2. Students in the College of Engineering community are honorable and trustworthy persons.
3. The students, faculty members, and administrators of the College of Engineering trust each other to uphold the principles of the Honor Code. They are jointly responsible for precautions against violations of its policies.
4. It is dishonorable for students to receive credit for work that is not the result of their own efforts.
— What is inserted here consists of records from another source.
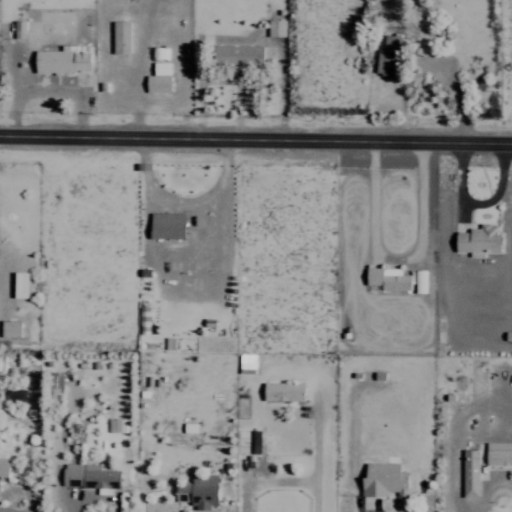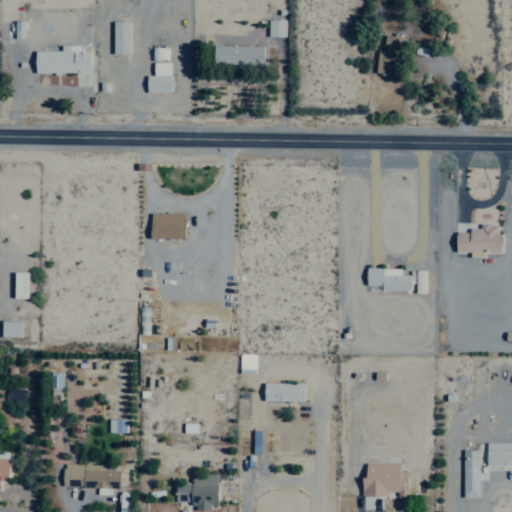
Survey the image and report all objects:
building: (274, 28)
building: (119, 37)
building: (155, 53)
building: (238, 54)
building: (386, 56)
building: (61, 59)
building: (157, 78)
road: (256, 132)
building: (165, 225)
building: (476, 240)
building: (386, 278)
building: (417, 281)
building: (18, 284)
building: (8, 328)
building: (281, 391)
building: (14, 394)
building: (114, 425)
building: (254, 441)
building: (498, 453)
building: (3, 466)
building: (468, 473)
building: (89, 477)
building: (382, 480)
building: (196, 491)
Among other things, the Honor Code forbids plagiarism. To plagiarize is to use another person's ideas, writings, etc. as one's own, without crediting the other person. Thus, you must credit information obtained from other sources, including websites, e-mail or other written communications, conversations, articles, books, etc.
Collaboration
We expect strict adherence to the Engineering Honor Code in all homework assignments. All problem sets (homework assignments) are to be completed on your own. You are encouraged to discuss ideas and techniques broadly with other class members, but all written works, whether in scrap or final form, are to be generated by you working alone unless otherwise expressly stated in the homework assignment. You are not allowed to sit together and work out the details of the problems with anyone. You are not allowed to discuss the problem set with previous class members, nor anyone else who has significant knowledge of the details of the problem set. Nor should you compare your written solutions, whether in scrap paper form or your final work product, to other students (and vice versa). You are also not allowed to possess, look at, use, or in any way derive advantage from the existence of solutions prepared in prior years, whether these solutions were former students' work products or copies of solutions that had been made available by instructors. Violation of this policy is grounds to initiate an action that would be filed with the Dean's office and would come before the College of Engineering's Honor Council. If you find any ambiguity about this policy, it is your responsibility to contact the course staff for clarification.
The final project can be a project with one person or a collaborative project with two people. More details on the final project will follow.
Special Accommodations
If you have disabilities or medical conditions that require some form of accommodations, please contact your instructor and the Office of Students with Disabilities at the start of the term so that arrangements can be made to accommodate you.
Notes: The instructor reserves the right to modify course policies and the course calendar according to the progress and needs of the class.